On hearing all this, his father said: “Give me something easy to do.” Green tried convincing his father saying: “Dad, this is the key to Paradise; this is the success in the life to come! What do you think?” At that point, not only did Green’s father nod his head, as if in affirmation of his son’s statement, he followed his son in declaring the testimony of faith: ‘I testify that there is nothing worthy of worship except Allah, and that Muhammad is His messenger.’
By then, it was time for Green to leave the hospital, for the hospital rules did not allow him to stay any longer. When he visited his father the next day, his father did not remember anything from what had happened the previous day. However, that was exactly his condition towards the end: he was unable to remember anything, even hour to hour. About three to four days before his father passed away, when Green visited him in the hospital, his father was moved to cry out to him: ‘Help me! Help me!” Green did not know what he could do. The touching conversation which then ensued between the two went thus:
Green: “Dad, what do you want me to do?”
Father: “I don’t know! Give me something easy to do.”

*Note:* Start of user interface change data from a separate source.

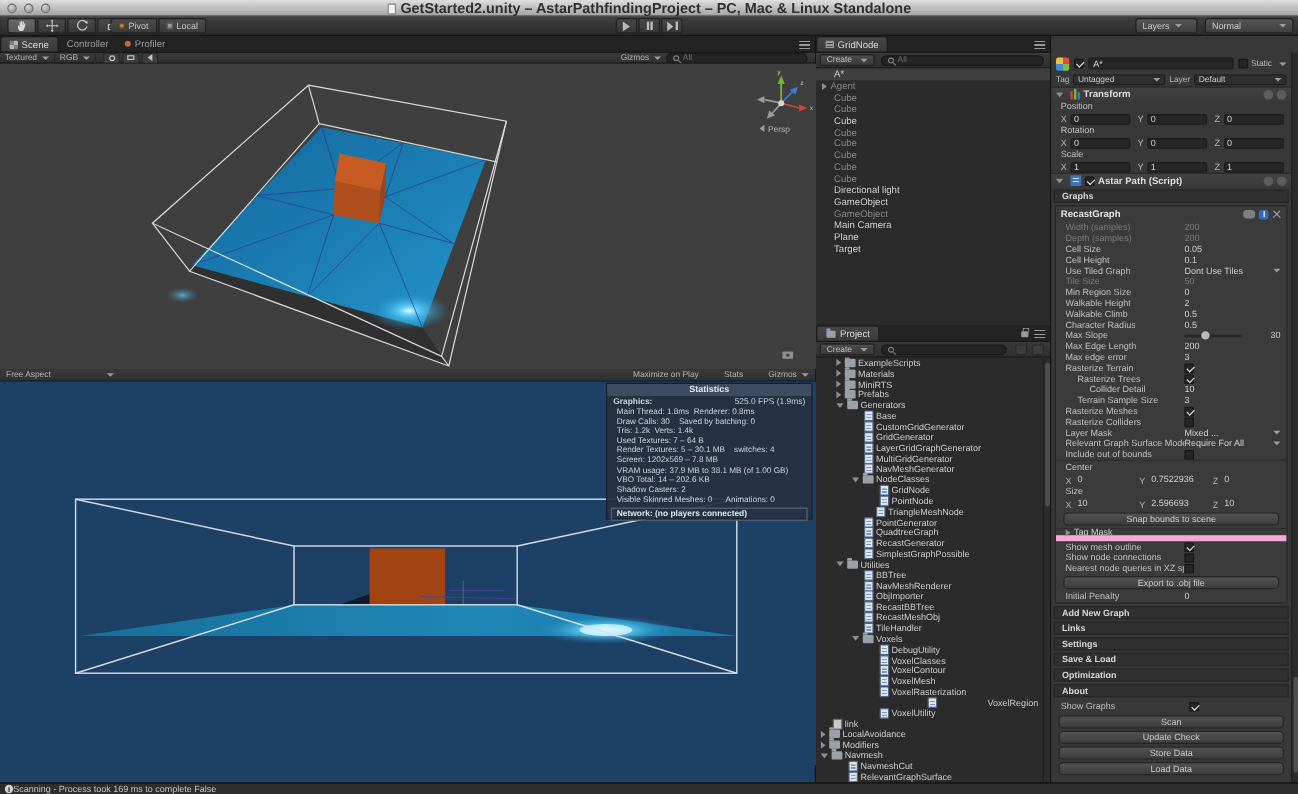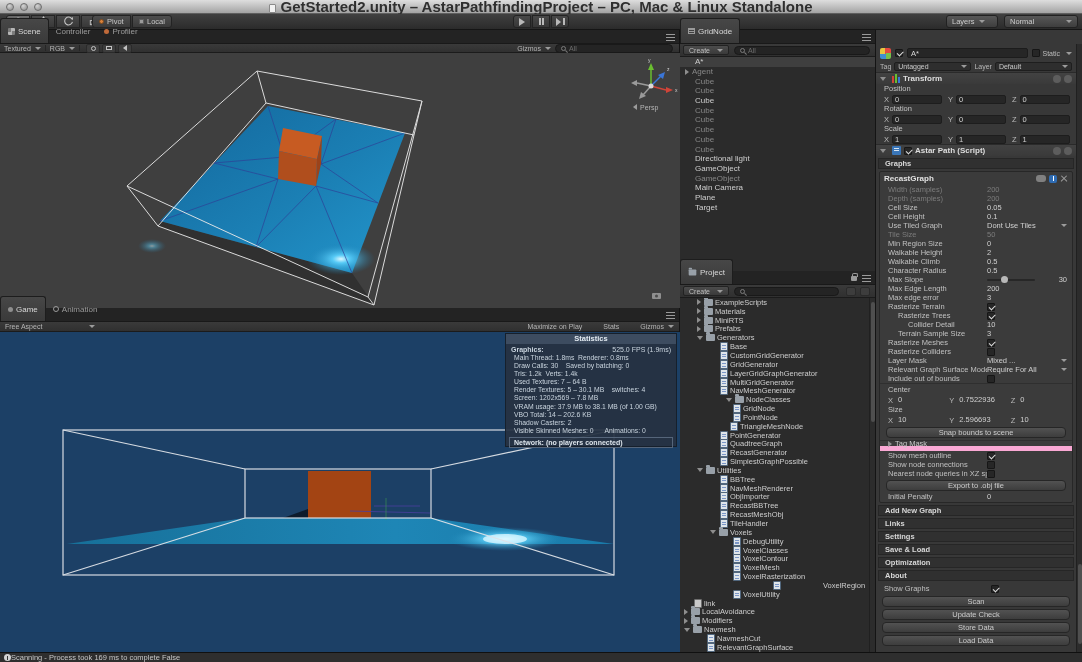--- a/index.html
+++ b/index.html
@@ -10,7 +10,7 @@
   
   .titlebar{left:0;top:0;width:1082px;height:14px;background:linear-gradient(#dedede,#a3a3a3);border-bottom:1px solid #5f5f5f;display:flex;align-items:center}
   .tlb{width:8px;height:8px;border-radius:50%;background:radial-gradient(circle at 35% 30%,#d4d4d4,#8b8b8b);border:1px solid #6e6e6e;margin-left:6px}
-  .wtitle{position:absolute;left:0;right:0;text-align:center;font-size:15px;font-weight:bold;color:#2f2f2f;line-height:14px}
+  .wtitle{position:absolute;left:0;right:0;text-align:center;font-size:12px;font-weight:bold;color:#2f2f2f;line-height:14px}
   .docicon{display:inline-block;width:7px;height:9px;background:#f2f2f2;border:1px solid #8a8a8a;border-radius:1px;vertical-align:-1px;margin-right:4px}
 
   

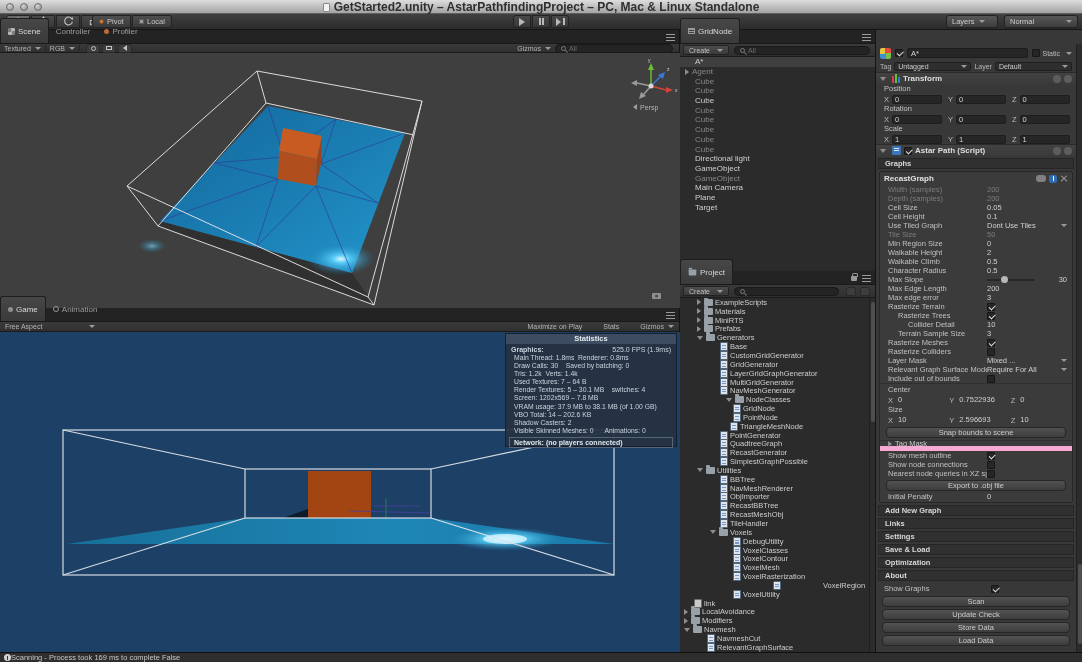--- a/index.html
+++ b/index.html
@@ -32,7 +32,7 @@
 
   
   .tabbar{background:#232323;border-bottom:1px solid #191919;height:14px;display:flex;align-items:flex-end;position:relative}
-  .tab{font-size:8px;color:#9c9c9c;padding:12px 7px;line-height:13px;display:flex;align-items:center;gap:3px;height:13px}
+  .tab{font-size:8px;color:#9c9c9c;padding:0 7px;line-height:13px;display:flex;align-items:center;gap:3px;height:13px}
   .tab.active{background:linear-gradient(#474747,#3a3a3a);border-radius:3px 3px 0 0;color:#d8d8d8;border:1px solid #1d1d1d;border-bottom:none}
   .menuicon{position:absolute;right:4px;top:4px;width:9px;height:7px;background:repeating-linear-gradient(#9a9a9a 0 1px,transparent 1px 3px)}
   .tabdot{width:5px;height:5px;border-radius:50%;background:#8f8f8f}

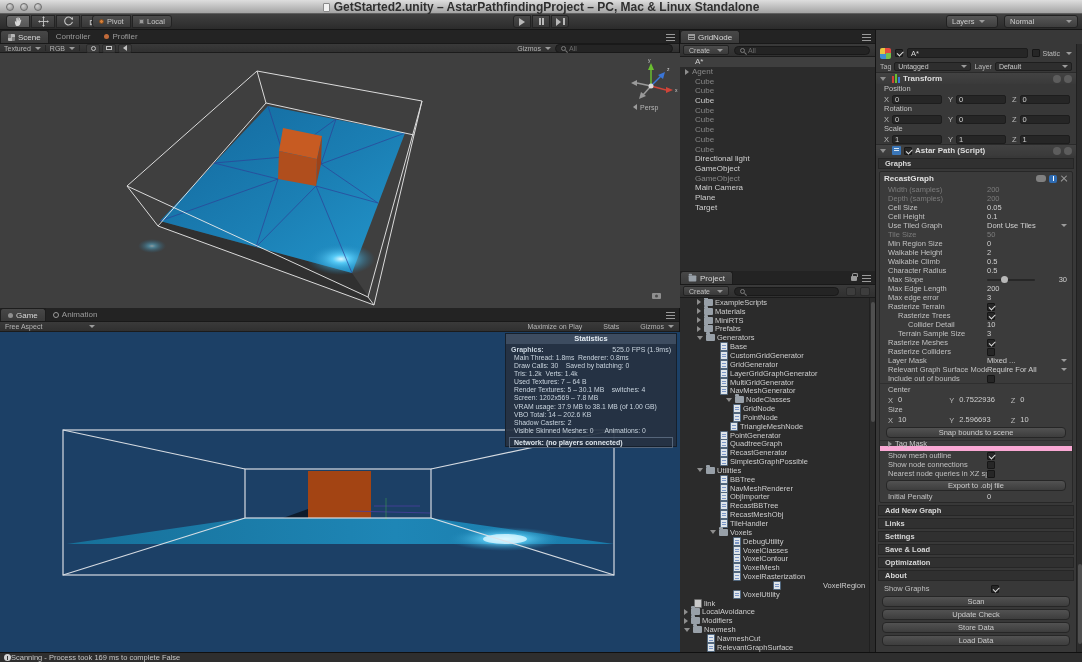--- a/index.html
+++ b/index.html
@@ -344,17 +344,6 @@
   </div>
 
   <div class="abs gameview">
-    <div class="tabbar">
-      <div class="tab active">
-          <span class="tabdot"></span>
-          <span>Game</span>
-        </div>
-      <div class="tab">
-          <span class="clockicon"></span>
-          <span>Animation</span>
-        </div>
-      <span class="menuicon"></span>
-    </div>
     <div class="subtb" style="height:10px">
       <div style="display:flex;align-items:center;padding-left:5px;width:95px">
           <span>Free Aspect</span>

[At this point, Green remembers a hadith of the Prophet (saws) which states, ‘There is something that is light on the tongue, but heavy on the scale’]
Green: “Dad, if I were you, I would keep on repeating the Shahadah over and over.”
Father: “Yes, that’s what I want to do!”
And they spent the next half an hour going over and over with the Shahadah on their lips. Soon thereafter, Green left for UK and, reaching there, he heard the news that his father had passed away. Truly, Allah guides whom He wills to a path that is straight.
Today, it is twenty-five years since Green embraced Islam and, by the mercy of Allah, he is well-known for his Da’wah work all over the globe. He is a renowned speaker at London’s Hyde Park, and is the founder of the Islamic Educational and Research Academy (IERA), London – a center where every new Muslim convert is taught the basic tenets of Islam. He also appears as a speaker on several Islamic TV channels like Peace TV.